How To Use Manifold Reader And Writer​

Reader:

PersistenceManager manager(cacheConfig);
ManifoldStreamReader reader(
"bucket name",
"object path",
std::chrono::seconds{5000}, // timeout
std::thread::hardware_concurrency() - 1, //parallelDownloads
"", //apiKey
"", //localPath
500 * 1024 * 1024 //bufferSize 500MB
);
manager.restoreCache(reader);

Writer:

PersistenceManager manager(cacheConfig);
ManifoldStreamWriter writer(
"bucket name",
"directory path",
"filename",
true, //userData
std::chrono::seconds{5000}, //timeout
std::chrono::seconds{50000}, //ttl
std::thread::hardware_concurrency() - 1, //parallelUploads
"", //apiKey
"", //localPath
500 * 1024 * 1024, //bufferSize 500MB
);
manager.saveCache(writer);
writer.close();

Example.

Ture The Performance​

Buffer Mode in reader downloads part of data to memory from manifold for each time.

Buffer mode in writer uploads data to a separate temporary object in manifold, and concat all temp objects to the target at the end. The temporary objects have fixed 1 day expiry time, so the persistence must finish within 1 day.

This is the default by giving empty localPath in reader/writer constructor, tune bufferSize to get better performance.

File mode in reader downloads the whole file to a local file from manifold at the beginning, and reads a part from the file into memory each time.

File mode in writer persists data to a local file, and upload the file to manifold at the end.

Provide a localPath to enable this mode. The bufferSize doesn’t play a big role in performance but helps in memory usage. User need to ensure no other thread/process is mutating the given file.

To get better performance, user can compare File mode and Buffer mode with various buffer size. Based on previous testing, Buffer mode with large buffer size gives the best performance, while File mode perform better than a small buffer in Buffer mode.

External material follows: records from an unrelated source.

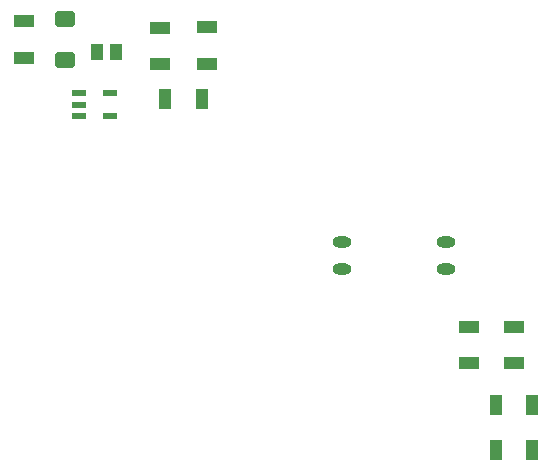
<source format=gbr>
%TF.GenerationSoftware,KiCad,Pcbnew,8.0.2*%
%TF.CreationDate,2024-07-09T10:48:30+02:00*%
%TF.ProjectId,TSAC_Voltage_Sensor,54534143-5f56-46f6-9c74-6167655f5365,rev?*%
%TF.SameCoordinates,Original*%
%TF.FileFunction,Paste,Top*%
%TF.FilePolarity,Positive*%
%FSLAX46Y46*%
G04 Gerber Fmt 4.6, Leading zero omitted, Abs format (unit mm)*
G04 Created by KiCad (PCBNEW 8.0.2) date 2024-07-09 10:48:30*
%MOMM*%
%LPD*%
G01*
G04 APERTURE LIST*
G04 Aperture macros list*
%AMRoundRect*
0 Rectangle with rounded corners*
0 $1 Rounding radius*
0 $2 $3 $4 $5 $6 $7 $8 $9 X,Y pos of 4 corners*
0 Add a 4 corners polygon primitive as box body*
4,1,4,$2,$3,$4,$5,$6,$7,$8,$9,$2,$3,0*
0 Add four circle primitives for the rounded corners*
1,1,$1+$1,$2,$3*
1,1,$1+$1,$4,$5*
1,1,$1+$1,$6,$7*
1,1,$1+$1,$8,$9*
0 Add four rect primitives between the rounded corners*
20,1,$1+$1,$2,$3,$4,$5,0*
20,1,$1+$1,$4,$5,$6,$7,0*
20,1,$1+$1,$6,$7,$8,$9,0*
20,1,$1+$1,$8,$9,$2,$3,0*%
G04 Aperture macros list end*
%ADD10RoundRect,0.250000X0.600000X-0.400000X0.600000X0.400000X-0.600000X0.400000X-0.600000X-0.400000X0*%
%ADD11R,1.800000X1.050000*%
%ADD12O,1.600000X0.950000*%
%ADD13R,1.150000X0.600000*%
%ADD14R,1.050000X1.800000*%
%ADD15R,1.070000X1.470000*%
G04 APERTURE END LIST*
D10*
%TO.C,Z1*%
X89000000Y-62250000D03*
X89000000Y-58750000D03*
%TD*%
D11*
%TO.C,R8*%
X127000000Y-87910000D03*
X127000000Y-84810000D03*
%TD*%
D12*
%TO.C,K1*%
X112440000Y-77597000D03*
X112440000Y-79883000D03*
X121240000Y-79883000D03*
X121240000Y-77597000D03*
%TD*%
D13*
%TO.C,CP1*%
X90200000Y-65050000D03*
X90200000Y-66000000D03*
X90200000Y-66950000D03*
X92800000Y-66950000D03*
X92800000Y-65050000D03*
%TD*%
D11*
%TO.C,R7*%
X123190000Y-84810000D03*
X123190000Y-87910000D03*
%TD*%
D14*
%TO.C,R4*%
X125450000Y-91440000D03*
X128550000Y-91440000D03*
%TD*%
D11*
%TO.C,R5*%
X85500000Y-58950000D03*
X85500000Y-62050000D03*
%TD*%
%TO.C,R3*%
X101000000Y-62550000D03*
X101000000Y-59450000D03*
%TD*%
D14*
%TO.C,R6*%
X100585212Y-65500000D03*
X97485212Y-65500000D03*
%TD*%
D15*
%TO.C,C1*%
X91680000Y-61500000D03*
X93320000Y-61500000D03*
%TD*%
D11*
%TO.C,R2*%
X97000000Y-62600000D03*
X97000000Y-59500000D03*
%TD*%
D14*
%TO.C,R9*%
X125450000Y-95250000D03*
X128550000Y-95250000D03*
%TD*%
M02*

</source>
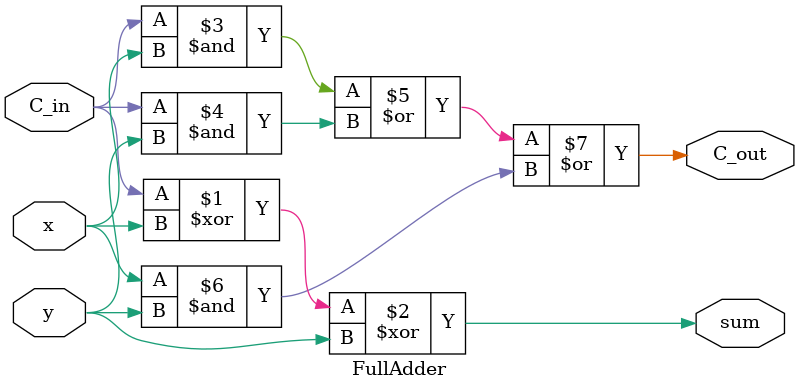
<source format=v>
module RCA #(parameter N = 8) (
        input wire sub,
        input wire [N-1:0] x,
        input wire [N-1:0] y,
        output wire [N-1:0] sum,
        output wire carry,
        output wire overflow
    );
    wire [N:0] C;
    assign C[0] = sub;
    genvar i;
    generate
        for ( i=0; i<N; i=i+1 ) begin: ADDER
            FullAdder FA(
                .C_in(C[i]),
                .x(x[i]),
                .y(y[i] ^ sub),
                .sum(sum[i]),
                .C_out(C[i+1])
            );
        end
    endgenerate
    assign overflow = C[N] ^ C[N-1];
    assign carry = C[N];
endmodule

module FullAdder (
    input wire C_in,
    input wire x,
    input wire y,
    output wire sum,
    output wire C_out
);
    xor SUM(sum, C_in, x, y);
    or CARRY(C_out, (C_in & x), (C_in & y), (x & y));
endmodule
</source>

parallelDownloads / parallelUploads are the number of thread Manifold client will use for uploading/downloading objects, more threads gives better performance. Reader and writer will download or upload objects asynchronously in buffer mode, so reader will prepare next data block while the current one is still using by PersistenceManager; writer will return immediately (except flushing) to PersistenceManager and uploads in background.